My name is Richard and I am a very boring man. I tried to prove as much to Dan and Andrew when they invited me onto The Intercooler podcast late last year, droning on about my four volume Boring Car Trivia book series and at one point instigating a short conversation about favourite motorway service areas. Gloucester and Tebay since you ask. Honourable mention for Oxford on the M40.
Then I got carried away and claimed that there’s no such thing as a boring car. Andrew was aghast. As a reader of The Intercooler, you’ll know Frankel lives his life at the edge of adhesion and sometimes can’t sleep for thinking of steering response and tread shuffle. There are, I could sense him thinking, hundreds of cars that are soul witheringly boring to drive and he’d be right about that.

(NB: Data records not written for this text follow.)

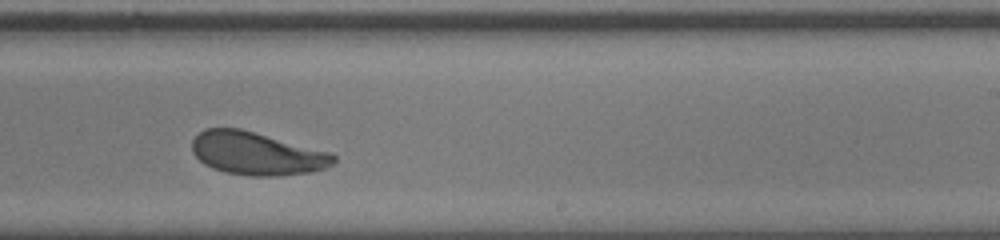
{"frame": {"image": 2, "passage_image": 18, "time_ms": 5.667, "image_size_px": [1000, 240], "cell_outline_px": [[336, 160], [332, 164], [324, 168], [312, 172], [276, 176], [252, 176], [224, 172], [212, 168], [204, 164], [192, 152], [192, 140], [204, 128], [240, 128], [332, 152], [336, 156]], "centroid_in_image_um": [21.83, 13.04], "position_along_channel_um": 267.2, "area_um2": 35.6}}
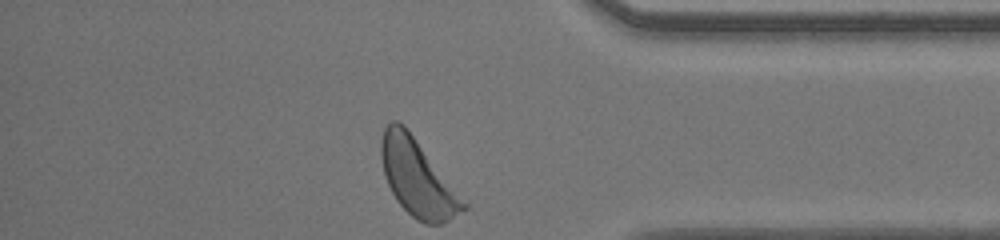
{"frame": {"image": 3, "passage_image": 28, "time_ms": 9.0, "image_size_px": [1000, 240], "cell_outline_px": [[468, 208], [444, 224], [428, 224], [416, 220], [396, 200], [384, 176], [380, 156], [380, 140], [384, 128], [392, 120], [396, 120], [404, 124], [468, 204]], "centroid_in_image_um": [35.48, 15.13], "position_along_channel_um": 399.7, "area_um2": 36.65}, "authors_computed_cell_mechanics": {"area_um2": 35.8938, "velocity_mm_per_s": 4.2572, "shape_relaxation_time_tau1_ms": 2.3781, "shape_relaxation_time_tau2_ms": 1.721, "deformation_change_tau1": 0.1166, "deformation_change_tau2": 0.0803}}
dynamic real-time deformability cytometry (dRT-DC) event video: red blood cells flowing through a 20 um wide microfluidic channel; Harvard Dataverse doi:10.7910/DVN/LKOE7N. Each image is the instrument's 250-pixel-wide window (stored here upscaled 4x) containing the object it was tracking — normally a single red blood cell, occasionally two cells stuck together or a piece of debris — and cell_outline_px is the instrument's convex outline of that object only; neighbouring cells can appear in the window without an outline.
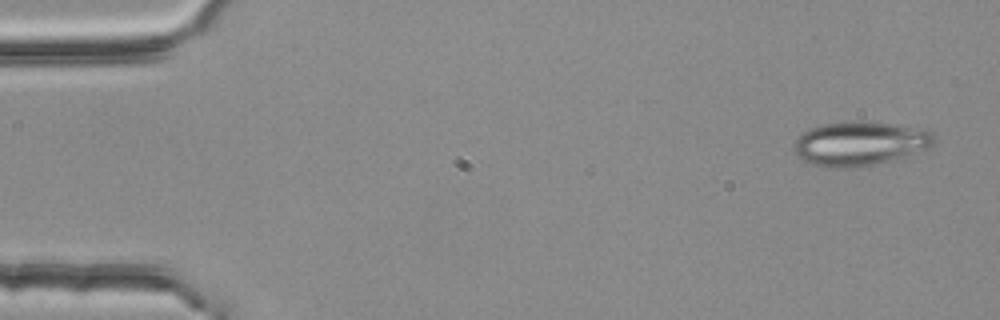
{"species": "common noctule bat (a hibernating species)", "species_latin": "Nyctalus noctula", "temperature_condition": "room temperature", "stored_images_in_passage": 4, "camera_frame_rate_fps": 3000, "um_per_image_px": 0.085, "animal": {"sex": "female", "body_mass_g": 25.1}, "frame": {"image": 1, "passage_image": 1, "time_ms": 0.0, "image_size_px": [1000, 320], "cell_outline_px": [[936, 140], [932, 144], [924, 148], [904, 156], [872, 164], [852, 168], [824, 168], [812, 164], [804, 160], [796, 152], [792, 144], [808, 128], [824, 124], [896, 124], [928, 128], [936, 136]], "centroid_in_image_um": [73.1, 12.23], "position_along_channel_um": 11.9, "area_um2": 34.97}}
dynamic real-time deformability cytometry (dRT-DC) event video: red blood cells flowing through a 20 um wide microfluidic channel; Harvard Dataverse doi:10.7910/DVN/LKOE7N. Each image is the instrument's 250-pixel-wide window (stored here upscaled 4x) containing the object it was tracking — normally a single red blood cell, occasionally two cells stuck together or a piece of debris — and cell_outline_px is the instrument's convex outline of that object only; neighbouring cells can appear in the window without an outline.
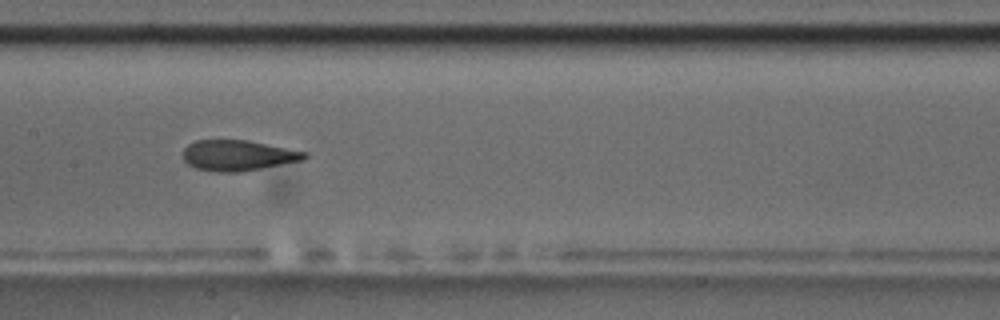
{"species": "common noctule bat (a hibernating species)", "species_latin": "Nyctalus noctula", "temperature_condition": "room temperature", "stored_images_in_passage": 9, "camera_frame_rate_fps": 3000, "um_per_image_px": 0.085, "animal": {"sex": "male", "body_mass_g": 17.5, "forearm_length_mm": 52.3}, "frame": {"image": 1, "passage_image": 8, "time_ms": 8.333, "image_size_px": [1000, 320], "cell_outline_px": [[308, 156], [304, 160], [240, 172], [216, 172], [196, 168], [188, 164], [184, 160], [184, 148], [188, 144], [196, 140], [248, 140], [308, 152]], "centroid_in_image_um": [20.24, 13.21], "position_along_channel_um": 187.2, "area_um2": 21.68}}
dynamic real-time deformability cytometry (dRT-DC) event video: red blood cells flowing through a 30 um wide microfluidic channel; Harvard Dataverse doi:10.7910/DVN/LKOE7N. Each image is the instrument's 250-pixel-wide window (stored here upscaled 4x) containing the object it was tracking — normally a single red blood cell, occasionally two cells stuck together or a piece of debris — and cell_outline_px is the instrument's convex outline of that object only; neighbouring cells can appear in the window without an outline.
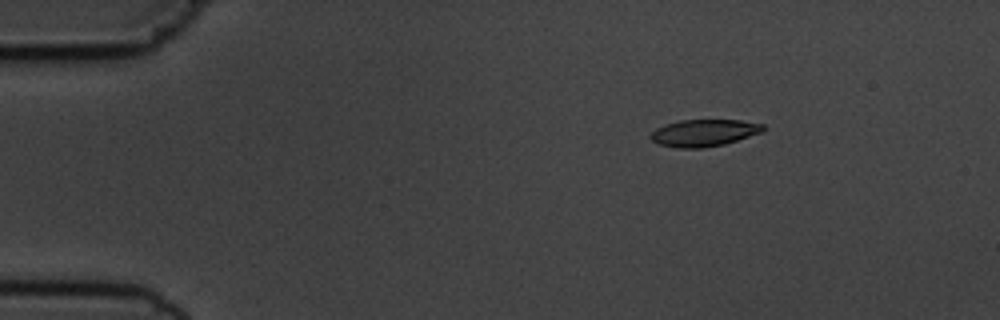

If you love driving, the car firmament is dotted with dreary fun sponges. But that doesn’t make them totally boring overall.
Every car, I boldly claimed, has something interesting about it. At this point Frankel whipped out an ace card; ‘What about the Vauxhall Grandland?’ he asked. Normally this can silence a person as quickly as being asked to remember anything whatsoever about the Vauxhall Grandland, surely an impossible task even if you’ve driven one, owned one, or been a chief engineer for Vauxhall (Grandland department). But as I said, I’m a terribly dull man and arcane information leaks from my brain like fetid water off a broken drain pipe. So yes, there’s something slightly interesting about the Vauxhall Grandland – please mentally place emphasis on the word ‘slightly’ – and that thing is, it’s got a shark in it. All modern Vauxhalls do.